The Numbers Behind the Score
The CDI measures five domains of financial distress. Harlan County's primary driver is Income & Poverty at 97.5 — worse than roughly 98% of U.S. counties. Employment & Wages and Debt & Delinquency are both elevated. Community Vulnerability is split: disability at the 98th percentile, uninsured at the 14th.

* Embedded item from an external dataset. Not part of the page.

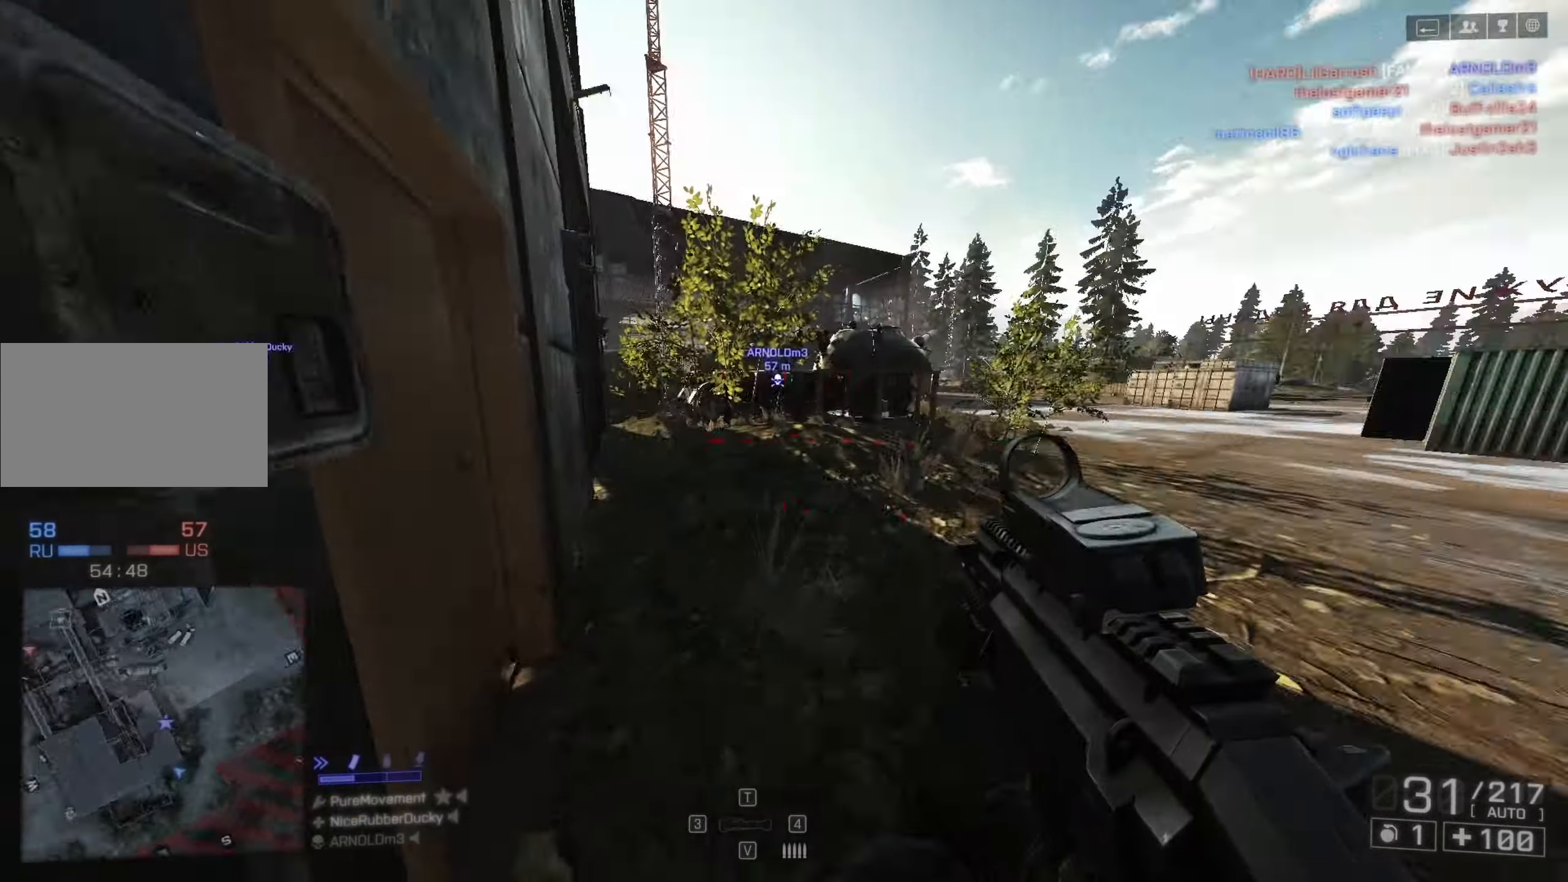
{"keys": ["shift", "w"], "mouse": [], "events": [[33, "d", "up"]]}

Scores are percentile-based: 50 = national median, higher = more distressed. The median line is shown on each bar.
Neighbors and Peers
Every county bordering Harlan scores Elevated or Serious. Bell County, the most distressed in Kentucky, sits directly to the west. Across the Virginia line, Lee County scores even worse than Harlan. Its population peers span Texas, Missouri, Georgia, Oklahoma, and Mississippi.
Neighboring Counties
| County | Score | Zone | vs. Harlan County |
|---|---|---|---|
| Harlan County, KY | 69.3 | Serious | — |
| Bell County, KY | 77.8 | Serious | +8.5 |
| Lee County, VA | 73.2 | Serious | +3.9 |
| Wise County, VA | 63.5 | Elevated | -5.8 |
| Perry County, KY | 61.8 | Elevated | -7.4 |
| Letcher County, KY | 60.5 | Elevated | -8.7 |
| Leslie County, KY | 59.7 | Elevated | -9.5 |
Population Peers
| County | Score | Zone | vs. Harlan County |
|---|---|---|---|
| Hamilton County, FL | 69.3 | Serious | +0.0 |
| Lake County, MI | 69.2 | Serious | -0.0 |
| Palo Pinto County, TX | 69.3 | Serious | +0.0 |
| Bryan County, OK | 69.2 | Serious | -0.1 |
| Terry County, TX | 69.3 | Serious | +0.1 |
Key Metrics
For researchers and journalists. All data from the County Distress Index unless noted.

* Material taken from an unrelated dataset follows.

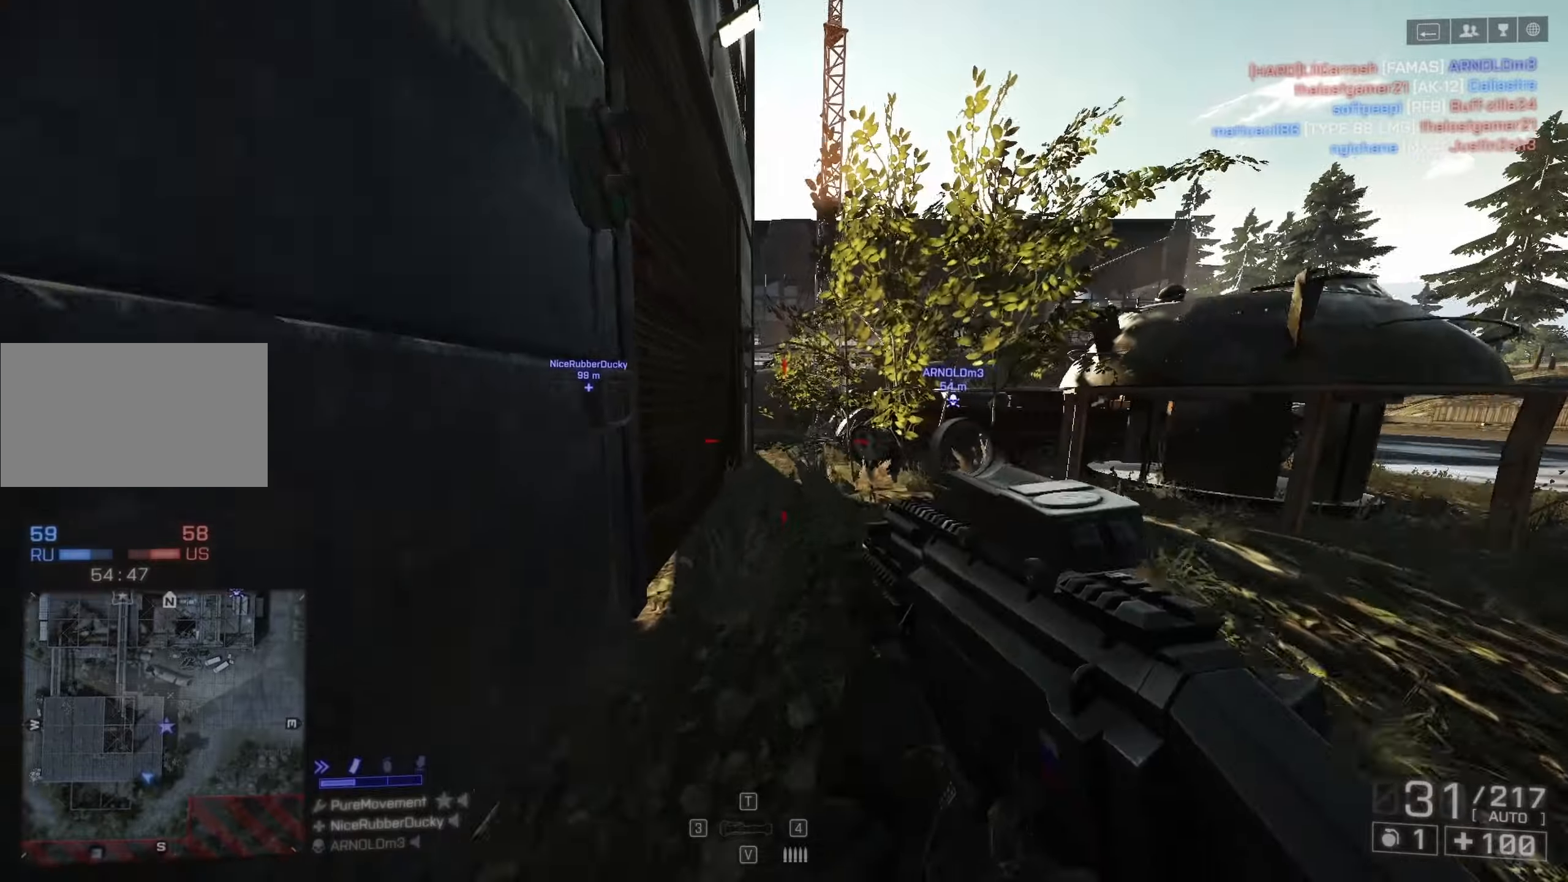
{"keys": ["shift", "space", "w"], "mouse": [], "events": [[500, "space", "down"]]}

| Metric | Value | Source |
|---|---|---|
| County Distress Index score | 69.3 / 100 (Serious) | CDI |
| Income & Poverty domain | 97.5 / 100 (primary driver) | CDI |
| Employment & Wages domain | 71.3 / 100 | CDI |
| Debt & Delinquency domain | 64.1 / 100 | CDI |
| Housing Cost Burden domain | 57.2 / 100 | CDI |
| Community Vulnerability domain | 56.3 / 100 | CDI |
| Poverty rate | 29.7% (child: 35.1%) | Census SAIPE 2023 |
| Median household income | ~$41,200 (66.5% of KY median) | Census SAIPE |
| Disability rate | 27.3% (98th percentile) | ACS 2023 |
| Uninsured rate | 4.7% (14th percentile) | ACS 2023 |
| Debt in collections | 36.2% | Urban Institute |
| Credit card delinquency | 8.67% | Urban Institute |
| Bankruptcy filing rate | 363.3 per 100,000 | US Courts 2025 |
| Student loan delinquency | 5.63% (3rd percentile) | Urban Institute |
| Unemployment rate | 4.9% | BLS LAUS 2025 |
| Business formation rate | 4.3 per 1,000 (99th pctile distress) | Census BFS |
| Homeownership rate | 70.8% | ACS 2023 |
| Coal employment (peak vs. 2016) | 13,619 → 764 | EIA / BLS |
| Population projection (2050) | −45% from current | U. of Kentucky |
Suggested citations:
"Harlan County's Income & Poverty domain scores 97.5 out of 100 on the County Distress Index — worse than roughly 98% of U.S. counties. The disability rate is 27.3%, the 98th percentile nationally, a legacy of decades of underground coal mining. Student loan delinquency, at the 3rd percentile, reflects an economy built on physical labor rather than higher education." — American Default Research, 2026.
"The gap between Harlan County's uninsured rate (4.7%, 14th percentile) and its disability rate (27.3%, 98th percentile) measures the distance between the coverage that arrived under Medicaid expansion and the damage that was already done. Insurance came after decades of coal dust, opioid exposure, and physical labor." — American Default Research, 2026.